### Action item
In how many lines of these records does the word "منفرد" appear? Give the number by itself.

========

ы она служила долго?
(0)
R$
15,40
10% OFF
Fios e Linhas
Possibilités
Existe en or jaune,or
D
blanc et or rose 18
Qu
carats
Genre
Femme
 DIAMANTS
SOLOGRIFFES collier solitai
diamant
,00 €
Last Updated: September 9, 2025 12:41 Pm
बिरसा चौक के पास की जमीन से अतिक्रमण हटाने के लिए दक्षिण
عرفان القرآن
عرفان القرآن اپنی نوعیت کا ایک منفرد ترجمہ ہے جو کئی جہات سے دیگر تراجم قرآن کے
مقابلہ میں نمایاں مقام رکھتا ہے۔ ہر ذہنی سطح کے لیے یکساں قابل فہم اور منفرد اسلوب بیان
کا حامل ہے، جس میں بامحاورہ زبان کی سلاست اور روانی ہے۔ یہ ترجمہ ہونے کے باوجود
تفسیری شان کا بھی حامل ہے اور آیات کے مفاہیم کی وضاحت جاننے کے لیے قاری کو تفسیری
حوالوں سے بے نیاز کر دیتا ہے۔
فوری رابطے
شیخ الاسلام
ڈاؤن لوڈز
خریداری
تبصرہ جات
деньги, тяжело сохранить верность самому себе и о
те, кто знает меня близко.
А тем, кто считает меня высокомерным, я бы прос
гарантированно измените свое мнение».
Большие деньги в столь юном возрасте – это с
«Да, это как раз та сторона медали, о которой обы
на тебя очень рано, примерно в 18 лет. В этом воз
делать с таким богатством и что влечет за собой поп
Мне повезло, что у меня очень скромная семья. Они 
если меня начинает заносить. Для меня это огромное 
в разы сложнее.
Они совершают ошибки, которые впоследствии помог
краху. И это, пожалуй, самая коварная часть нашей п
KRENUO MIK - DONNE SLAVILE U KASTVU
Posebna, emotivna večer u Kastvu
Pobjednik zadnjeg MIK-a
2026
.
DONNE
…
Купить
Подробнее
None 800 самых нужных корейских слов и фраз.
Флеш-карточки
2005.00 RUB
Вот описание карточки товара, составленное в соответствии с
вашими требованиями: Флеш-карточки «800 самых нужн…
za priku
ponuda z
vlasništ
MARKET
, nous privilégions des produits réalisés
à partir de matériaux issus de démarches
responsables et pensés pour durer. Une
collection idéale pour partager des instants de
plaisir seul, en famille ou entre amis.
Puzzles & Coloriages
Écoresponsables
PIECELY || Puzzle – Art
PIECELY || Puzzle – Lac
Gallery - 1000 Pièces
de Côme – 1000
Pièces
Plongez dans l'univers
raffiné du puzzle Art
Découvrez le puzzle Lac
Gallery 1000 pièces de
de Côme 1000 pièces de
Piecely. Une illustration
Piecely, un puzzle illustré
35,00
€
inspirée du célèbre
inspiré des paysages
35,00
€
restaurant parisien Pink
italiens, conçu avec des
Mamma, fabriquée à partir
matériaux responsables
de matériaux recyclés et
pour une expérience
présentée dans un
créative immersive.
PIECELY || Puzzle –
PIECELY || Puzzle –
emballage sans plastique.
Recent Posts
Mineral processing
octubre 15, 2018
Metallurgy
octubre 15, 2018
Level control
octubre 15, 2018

========

### Task response
2